[Records from a data collection]
+ + + + + + +

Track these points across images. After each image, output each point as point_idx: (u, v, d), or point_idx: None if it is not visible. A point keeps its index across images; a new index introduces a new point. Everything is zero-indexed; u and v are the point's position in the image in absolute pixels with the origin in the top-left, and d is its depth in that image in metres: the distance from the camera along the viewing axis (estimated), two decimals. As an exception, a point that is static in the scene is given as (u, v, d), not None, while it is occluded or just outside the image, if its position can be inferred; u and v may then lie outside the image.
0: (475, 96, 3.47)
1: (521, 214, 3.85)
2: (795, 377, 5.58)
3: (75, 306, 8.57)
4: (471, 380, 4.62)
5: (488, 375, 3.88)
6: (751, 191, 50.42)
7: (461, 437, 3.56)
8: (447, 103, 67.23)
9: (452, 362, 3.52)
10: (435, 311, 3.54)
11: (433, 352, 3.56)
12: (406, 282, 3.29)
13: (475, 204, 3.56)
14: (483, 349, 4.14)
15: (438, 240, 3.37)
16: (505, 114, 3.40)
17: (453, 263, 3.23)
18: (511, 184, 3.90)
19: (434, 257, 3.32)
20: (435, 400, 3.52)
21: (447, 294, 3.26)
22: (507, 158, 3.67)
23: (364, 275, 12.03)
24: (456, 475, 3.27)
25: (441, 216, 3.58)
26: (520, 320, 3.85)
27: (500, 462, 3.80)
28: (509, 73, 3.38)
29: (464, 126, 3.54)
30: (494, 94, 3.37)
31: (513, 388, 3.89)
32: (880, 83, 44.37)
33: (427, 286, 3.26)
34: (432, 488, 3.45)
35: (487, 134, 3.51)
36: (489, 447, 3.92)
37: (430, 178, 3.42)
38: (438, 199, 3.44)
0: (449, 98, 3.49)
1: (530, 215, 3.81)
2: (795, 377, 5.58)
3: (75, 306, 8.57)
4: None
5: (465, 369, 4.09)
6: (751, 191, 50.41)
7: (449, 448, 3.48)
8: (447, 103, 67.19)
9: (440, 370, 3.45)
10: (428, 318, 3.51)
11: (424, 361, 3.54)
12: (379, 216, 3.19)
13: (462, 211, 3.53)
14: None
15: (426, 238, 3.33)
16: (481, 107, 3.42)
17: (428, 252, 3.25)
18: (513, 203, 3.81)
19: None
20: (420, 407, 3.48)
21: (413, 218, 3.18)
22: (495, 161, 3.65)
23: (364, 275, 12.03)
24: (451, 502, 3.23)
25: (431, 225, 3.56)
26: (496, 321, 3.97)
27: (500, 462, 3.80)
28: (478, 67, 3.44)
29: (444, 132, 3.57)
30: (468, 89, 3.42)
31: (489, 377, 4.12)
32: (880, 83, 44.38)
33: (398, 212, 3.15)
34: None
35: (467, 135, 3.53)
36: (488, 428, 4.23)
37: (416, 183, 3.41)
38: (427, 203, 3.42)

+ + + + + + +

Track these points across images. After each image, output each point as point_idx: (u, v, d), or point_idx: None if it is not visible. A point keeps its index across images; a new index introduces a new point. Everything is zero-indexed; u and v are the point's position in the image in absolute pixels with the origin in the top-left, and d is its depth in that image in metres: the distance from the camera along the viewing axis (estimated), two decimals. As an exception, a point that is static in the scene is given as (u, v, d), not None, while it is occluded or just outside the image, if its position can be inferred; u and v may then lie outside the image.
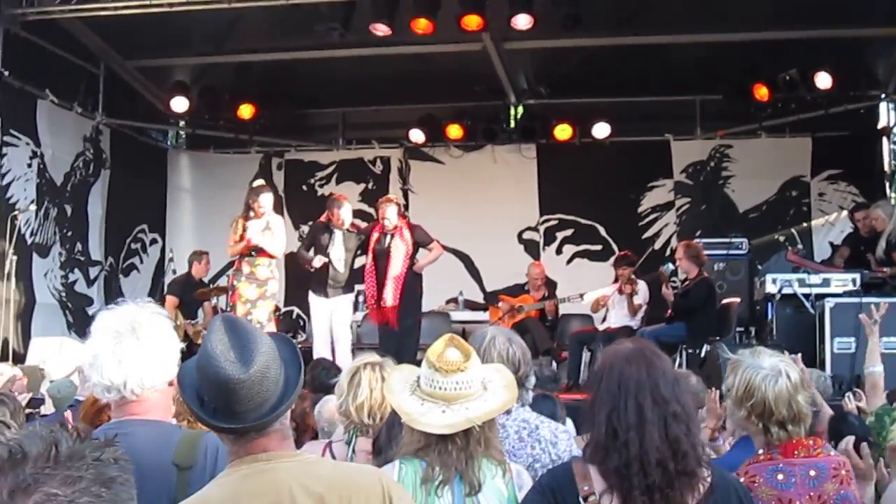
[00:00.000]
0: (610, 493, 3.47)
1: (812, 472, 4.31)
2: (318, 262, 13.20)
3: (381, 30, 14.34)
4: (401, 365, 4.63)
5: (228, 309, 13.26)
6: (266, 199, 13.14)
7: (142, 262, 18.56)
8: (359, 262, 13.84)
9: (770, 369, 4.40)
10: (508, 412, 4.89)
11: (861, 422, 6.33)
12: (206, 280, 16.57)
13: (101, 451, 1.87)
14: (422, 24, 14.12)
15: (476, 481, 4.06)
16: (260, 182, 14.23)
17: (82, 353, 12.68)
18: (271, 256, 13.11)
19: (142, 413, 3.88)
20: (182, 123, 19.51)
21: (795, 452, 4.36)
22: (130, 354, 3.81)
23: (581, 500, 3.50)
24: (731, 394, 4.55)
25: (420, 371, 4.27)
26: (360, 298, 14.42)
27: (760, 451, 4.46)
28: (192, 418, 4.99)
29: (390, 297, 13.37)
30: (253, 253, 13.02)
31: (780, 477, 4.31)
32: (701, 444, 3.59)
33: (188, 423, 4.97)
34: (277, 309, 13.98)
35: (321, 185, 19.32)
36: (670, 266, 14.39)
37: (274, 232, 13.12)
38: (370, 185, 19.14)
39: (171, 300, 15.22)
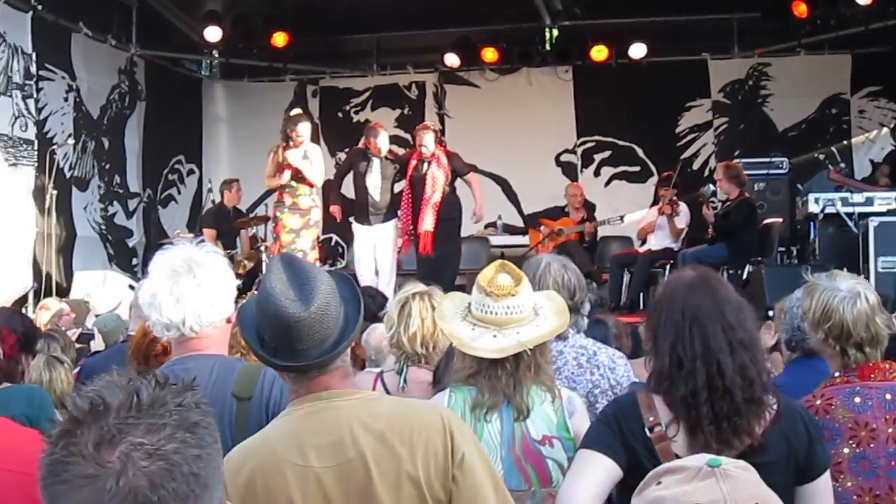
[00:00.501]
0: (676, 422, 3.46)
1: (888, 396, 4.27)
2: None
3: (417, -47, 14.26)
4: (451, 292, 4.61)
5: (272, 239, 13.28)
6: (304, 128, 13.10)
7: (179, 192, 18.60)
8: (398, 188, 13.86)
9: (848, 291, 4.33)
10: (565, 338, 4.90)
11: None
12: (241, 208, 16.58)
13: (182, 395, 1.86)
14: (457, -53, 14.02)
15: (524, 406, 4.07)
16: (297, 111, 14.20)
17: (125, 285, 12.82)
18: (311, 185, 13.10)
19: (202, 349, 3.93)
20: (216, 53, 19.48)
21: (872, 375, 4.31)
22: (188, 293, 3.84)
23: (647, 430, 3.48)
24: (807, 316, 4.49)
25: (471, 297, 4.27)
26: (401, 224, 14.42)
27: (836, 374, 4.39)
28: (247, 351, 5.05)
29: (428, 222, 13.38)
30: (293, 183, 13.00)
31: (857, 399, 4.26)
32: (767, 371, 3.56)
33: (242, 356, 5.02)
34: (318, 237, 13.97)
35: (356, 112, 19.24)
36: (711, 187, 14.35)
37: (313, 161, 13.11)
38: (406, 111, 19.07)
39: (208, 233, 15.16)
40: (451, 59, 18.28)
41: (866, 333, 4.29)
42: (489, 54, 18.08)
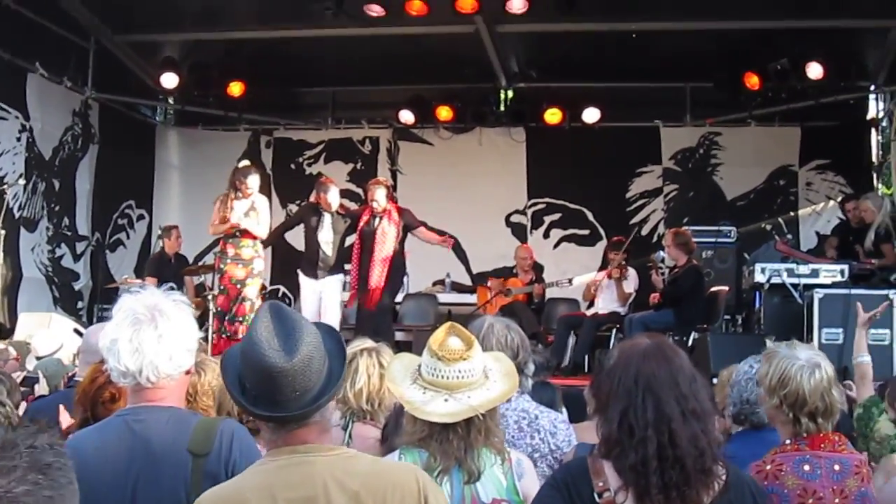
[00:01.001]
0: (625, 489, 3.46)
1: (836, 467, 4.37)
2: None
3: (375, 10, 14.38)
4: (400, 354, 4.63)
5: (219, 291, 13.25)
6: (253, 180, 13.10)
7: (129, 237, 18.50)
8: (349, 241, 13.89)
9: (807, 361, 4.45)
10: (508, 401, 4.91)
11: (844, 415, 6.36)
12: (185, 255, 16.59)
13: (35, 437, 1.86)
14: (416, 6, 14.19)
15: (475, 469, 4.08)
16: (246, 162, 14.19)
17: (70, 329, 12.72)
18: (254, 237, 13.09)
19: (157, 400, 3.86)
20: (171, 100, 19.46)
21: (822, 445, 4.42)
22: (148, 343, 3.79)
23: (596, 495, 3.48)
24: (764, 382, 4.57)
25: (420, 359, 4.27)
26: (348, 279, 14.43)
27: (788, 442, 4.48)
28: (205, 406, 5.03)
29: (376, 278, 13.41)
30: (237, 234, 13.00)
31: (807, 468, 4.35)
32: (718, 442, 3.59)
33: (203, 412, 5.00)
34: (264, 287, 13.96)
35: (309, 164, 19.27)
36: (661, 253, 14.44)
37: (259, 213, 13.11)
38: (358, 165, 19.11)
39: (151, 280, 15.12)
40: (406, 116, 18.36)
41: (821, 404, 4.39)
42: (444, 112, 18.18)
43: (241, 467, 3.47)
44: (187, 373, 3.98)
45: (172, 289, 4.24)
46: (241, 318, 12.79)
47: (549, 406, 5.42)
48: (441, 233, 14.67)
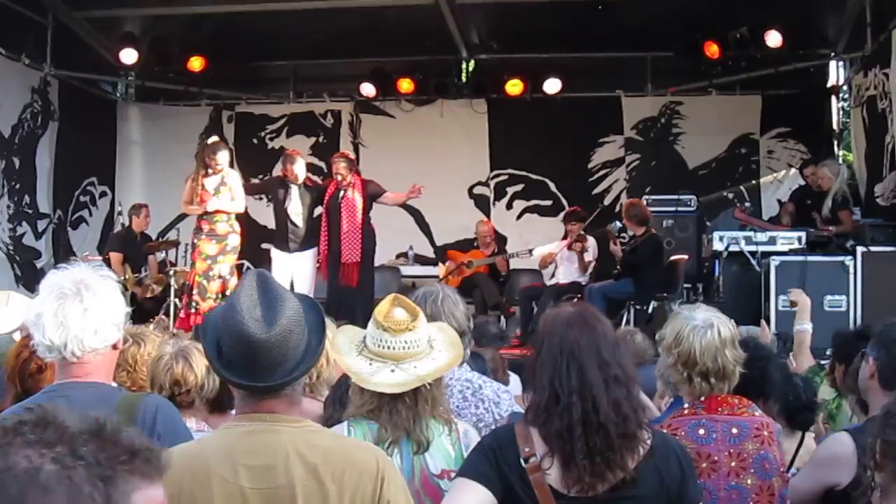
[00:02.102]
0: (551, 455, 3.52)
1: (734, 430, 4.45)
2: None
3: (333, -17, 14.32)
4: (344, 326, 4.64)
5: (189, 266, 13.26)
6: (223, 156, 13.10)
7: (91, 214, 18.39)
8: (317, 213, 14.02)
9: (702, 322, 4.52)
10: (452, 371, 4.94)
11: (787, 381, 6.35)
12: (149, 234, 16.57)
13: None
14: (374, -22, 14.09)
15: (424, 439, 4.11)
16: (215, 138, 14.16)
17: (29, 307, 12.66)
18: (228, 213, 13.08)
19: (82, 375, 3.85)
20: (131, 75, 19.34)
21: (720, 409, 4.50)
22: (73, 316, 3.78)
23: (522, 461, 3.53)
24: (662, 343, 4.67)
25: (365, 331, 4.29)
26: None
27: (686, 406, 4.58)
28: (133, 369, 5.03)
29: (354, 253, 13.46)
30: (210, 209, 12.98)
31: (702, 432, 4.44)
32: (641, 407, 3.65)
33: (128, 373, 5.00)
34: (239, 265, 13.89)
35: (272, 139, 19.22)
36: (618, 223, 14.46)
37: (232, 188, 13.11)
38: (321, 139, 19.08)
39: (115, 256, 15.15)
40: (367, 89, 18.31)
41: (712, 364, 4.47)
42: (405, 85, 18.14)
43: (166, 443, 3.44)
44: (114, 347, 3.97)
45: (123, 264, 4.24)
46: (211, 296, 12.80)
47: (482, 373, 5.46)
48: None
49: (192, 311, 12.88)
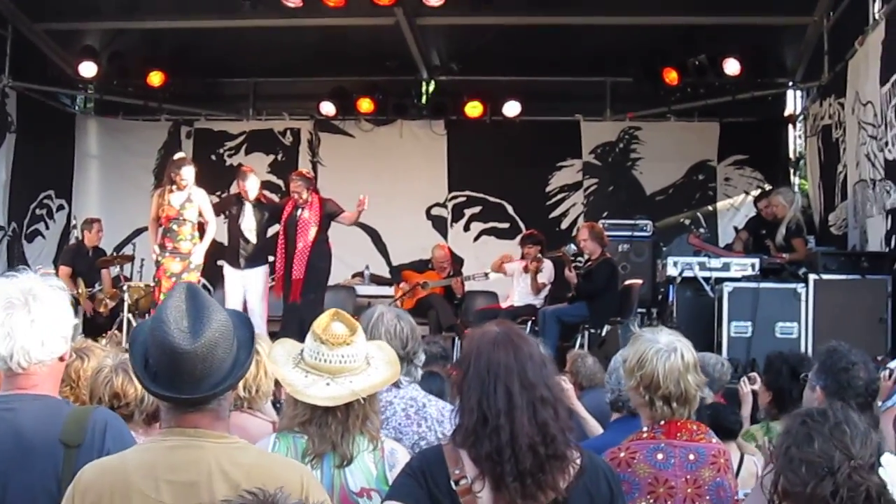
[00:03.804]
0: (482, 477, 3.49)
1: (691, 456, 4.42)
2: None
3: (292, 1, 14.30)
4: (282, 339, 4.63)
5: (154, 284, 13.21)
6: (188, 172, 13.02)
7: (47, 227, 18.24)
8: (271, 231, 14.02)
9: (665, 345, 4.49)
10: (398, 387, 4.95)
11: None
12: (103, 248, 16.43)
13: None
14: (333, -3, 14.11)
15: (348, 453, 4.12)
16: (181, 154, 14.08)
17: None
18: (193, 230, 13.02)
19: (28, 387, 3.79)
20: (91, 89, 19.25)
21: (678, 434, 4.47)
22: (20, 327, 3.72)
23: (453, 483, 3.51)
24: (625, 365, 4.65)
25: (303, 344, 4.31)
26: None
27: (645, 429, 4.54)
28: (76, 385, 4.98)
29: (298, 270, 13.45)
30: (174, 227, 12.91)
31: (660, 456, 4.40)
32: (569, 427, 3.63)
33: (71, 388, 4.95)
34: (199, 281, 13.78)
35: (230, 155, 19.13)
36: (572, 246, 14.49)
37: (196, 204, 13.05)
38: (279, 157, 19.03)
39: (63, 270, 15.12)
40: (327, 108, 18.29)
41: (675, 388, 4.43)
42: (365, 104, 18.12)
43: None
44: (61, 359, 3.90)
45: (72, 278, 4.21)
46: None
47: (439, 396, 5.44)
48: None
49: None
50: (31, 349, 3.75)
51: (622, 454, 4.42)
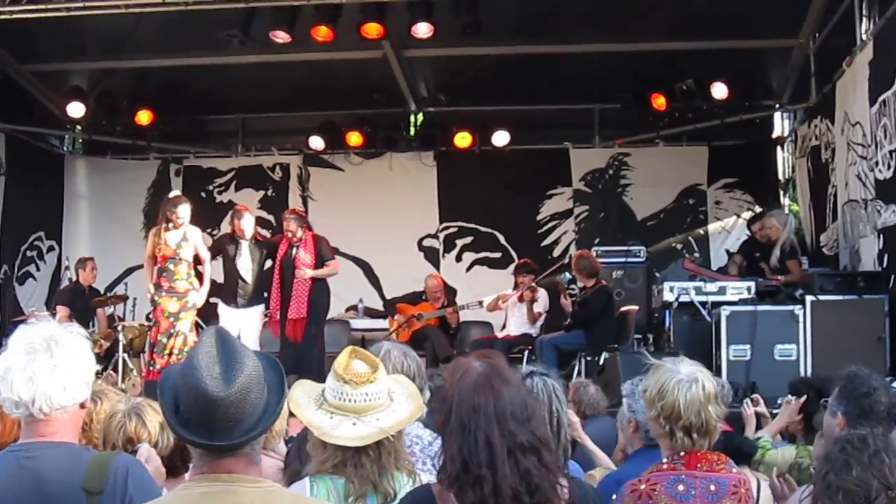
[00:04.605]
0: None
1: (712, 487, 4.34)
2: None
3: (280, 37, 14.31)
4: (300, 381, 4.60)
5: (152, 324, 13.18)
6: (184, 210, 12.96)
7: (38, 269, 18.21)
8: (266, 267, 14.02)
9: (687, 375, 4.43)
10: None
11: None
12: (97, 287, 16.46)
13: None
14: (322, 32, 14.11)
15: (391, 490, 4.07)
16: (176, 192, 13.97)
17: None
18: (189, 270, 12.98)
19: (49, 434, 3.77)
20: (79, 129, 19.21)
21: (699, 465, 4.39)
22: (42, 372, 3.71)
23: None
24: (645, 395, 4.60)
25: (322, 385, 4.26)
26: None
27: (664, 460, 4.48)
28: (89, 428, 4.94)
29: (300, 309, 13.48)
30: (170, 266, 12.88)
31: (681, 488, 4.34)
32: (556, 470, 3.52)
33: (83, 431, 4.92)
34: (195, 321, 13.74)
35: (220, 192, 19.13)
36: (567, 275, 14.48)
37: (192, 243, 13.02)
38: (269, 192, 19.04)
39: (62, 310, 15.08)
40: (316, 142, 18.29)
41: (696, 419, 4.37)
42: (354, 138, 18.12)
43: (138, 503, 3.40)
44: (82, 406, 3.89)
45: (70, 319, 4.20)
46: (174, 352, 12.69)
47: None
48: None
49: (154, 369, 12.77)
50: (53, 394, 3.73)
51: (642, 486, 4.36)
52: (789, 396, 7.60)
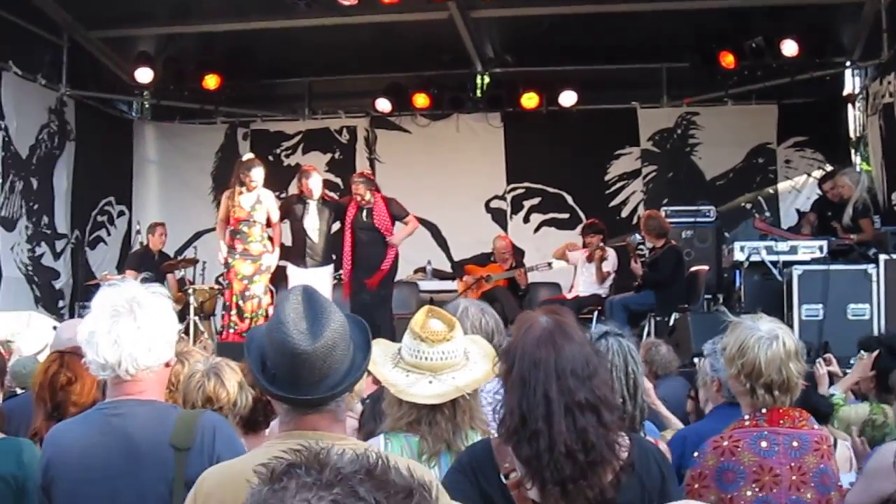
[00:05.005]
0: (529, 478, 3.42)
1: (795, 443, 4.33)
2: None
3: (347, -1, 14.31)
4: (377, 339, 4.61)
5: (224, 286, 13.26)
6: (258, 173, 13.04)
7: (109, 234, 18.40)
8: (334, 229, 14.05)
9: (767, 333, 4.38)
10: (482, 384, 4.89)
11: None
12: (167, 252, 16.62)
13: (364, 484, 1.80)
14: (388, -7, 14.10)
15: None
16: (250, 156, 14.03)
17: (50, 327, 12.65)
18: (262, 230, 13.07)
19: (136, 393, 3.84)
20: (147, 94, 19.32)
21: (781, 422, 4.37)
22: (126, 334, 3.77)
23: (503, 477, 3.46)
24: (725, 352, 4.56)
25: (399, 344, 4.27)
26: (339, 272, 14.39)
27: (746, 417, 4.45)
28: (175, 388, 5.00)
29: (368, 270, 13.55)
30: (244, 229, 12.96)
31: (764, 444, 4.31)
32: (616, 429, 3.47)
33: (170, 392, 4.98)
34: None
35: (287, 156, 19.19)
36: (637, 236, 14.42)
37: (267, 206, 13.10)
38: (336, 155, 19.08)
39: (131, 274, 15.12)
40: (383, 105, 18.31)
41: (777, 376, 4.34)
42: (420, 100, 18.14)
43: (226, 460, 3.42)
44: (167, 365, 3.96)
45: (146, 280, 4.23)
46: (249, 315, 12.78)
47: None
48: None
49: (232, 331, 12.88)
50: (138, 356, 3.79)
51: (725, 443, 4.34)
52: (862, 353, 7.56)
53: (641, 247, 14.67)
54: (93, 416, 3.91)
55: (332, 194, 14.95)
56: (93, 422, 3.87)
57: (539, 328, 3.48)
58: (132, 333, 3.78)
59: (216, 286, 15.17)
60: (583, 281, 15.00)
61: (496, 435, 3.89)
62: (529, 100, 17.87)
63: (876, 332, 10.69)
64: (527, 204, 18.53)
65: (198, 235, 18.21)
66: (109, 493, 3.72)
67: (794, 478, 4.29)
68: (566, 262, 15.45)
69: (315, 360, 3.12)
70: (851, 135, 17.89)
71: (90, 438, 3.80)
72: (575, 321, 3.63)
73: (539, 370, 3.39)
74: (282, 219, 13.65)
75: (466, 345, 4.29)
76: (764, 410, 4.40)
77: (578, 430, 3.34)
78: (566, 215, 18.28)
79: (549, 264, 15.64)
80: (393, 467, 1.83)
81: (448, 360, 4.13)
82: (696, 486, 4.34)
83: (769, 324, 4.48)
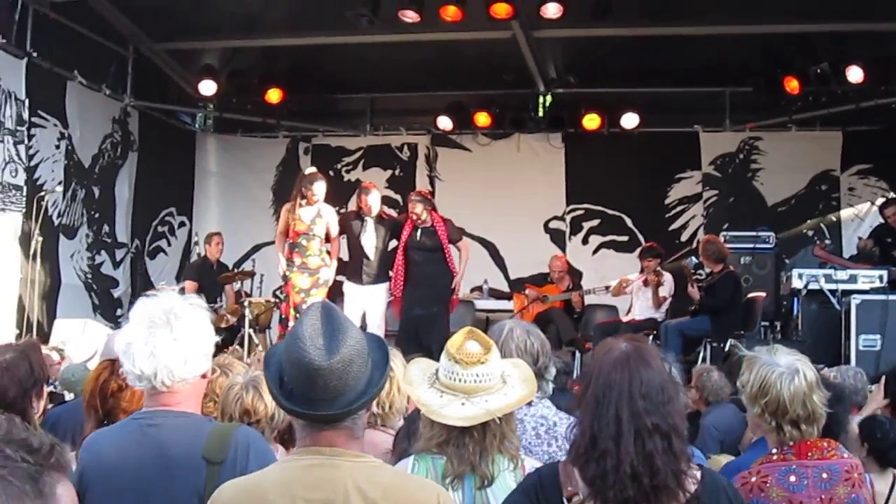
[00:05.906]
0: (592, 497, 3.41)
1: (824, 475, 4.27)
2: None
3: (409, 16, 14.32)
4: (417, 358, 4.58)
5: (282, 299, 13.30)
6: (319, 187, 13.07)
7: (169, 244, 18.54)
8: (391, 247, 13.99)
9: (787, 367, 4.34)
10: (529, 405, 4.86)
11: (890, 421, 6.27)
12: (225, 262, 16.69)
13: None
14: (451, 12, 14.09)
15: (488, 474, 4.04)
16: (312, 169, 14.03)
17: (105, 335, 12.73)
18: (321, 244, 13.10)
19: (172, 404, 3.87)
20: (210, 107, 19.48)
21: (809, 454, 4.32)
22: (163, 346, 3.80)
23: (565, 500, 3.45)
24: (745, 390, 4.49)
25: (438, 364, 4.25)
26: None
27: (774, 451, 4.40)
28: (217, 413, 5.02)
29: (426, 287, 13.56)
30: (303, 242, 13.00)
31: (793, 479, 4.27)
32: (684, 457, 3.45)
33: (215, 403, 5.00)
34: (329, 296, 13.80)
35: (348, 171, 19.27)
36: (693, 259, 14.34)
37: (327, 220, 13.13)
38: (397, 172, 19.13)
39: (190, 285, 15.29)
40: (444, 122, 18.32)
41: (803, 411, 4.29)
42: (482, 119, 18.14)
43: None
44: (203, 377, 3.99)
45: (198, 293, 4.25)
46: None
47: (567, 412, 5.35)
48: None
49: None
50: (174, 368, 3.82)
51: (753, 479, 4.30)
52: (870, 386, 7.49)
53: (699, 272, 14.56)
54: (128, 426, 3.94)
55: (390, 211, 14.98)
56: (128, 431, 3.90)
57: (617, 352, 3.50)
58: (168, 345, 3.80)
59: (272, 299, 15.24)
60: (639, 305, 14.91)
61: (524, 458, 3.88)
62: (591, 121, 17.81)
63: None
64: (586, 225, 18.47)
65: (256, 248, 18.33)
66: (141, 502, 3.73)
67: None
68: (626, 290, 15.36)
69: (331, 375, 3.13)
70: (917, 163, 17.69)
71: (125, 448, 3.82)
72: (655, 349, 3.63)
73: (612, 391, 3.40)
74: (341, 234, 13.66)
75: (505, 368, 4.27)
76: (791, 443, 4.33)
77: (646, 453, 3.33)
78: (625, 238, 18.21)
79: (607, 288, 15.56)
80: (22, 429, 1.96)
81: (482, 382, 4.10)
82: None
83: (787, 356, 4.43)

+ + + + + + +

* Task to carry out
Please output exactly the lines between the one holding "25: (420, 371, 4.27)" and the one holding "39: (171, 300, 15.22)" in the records above, inclusive, and nothing more.

* Exercise output
25: (420, 371, 4.27)
26: (360, 298, 14.42)
27: (760, 451, 4.46)
28: (192, 418, 4.99)
29: (390, 297, 13.37)
30: (253, 253, 13.02)
31: (780, 477, 4.31)
32: (701, 444, 3.59)
33: (188, 423, 4.97)
34: (277, 309, 13.98)
35: (321, 185, 19.32)
36: (670, 266, 14.39)
37: (274, 232, 13.12)
38: (370, 185, 19.14)
39: (171, 300, 15.22)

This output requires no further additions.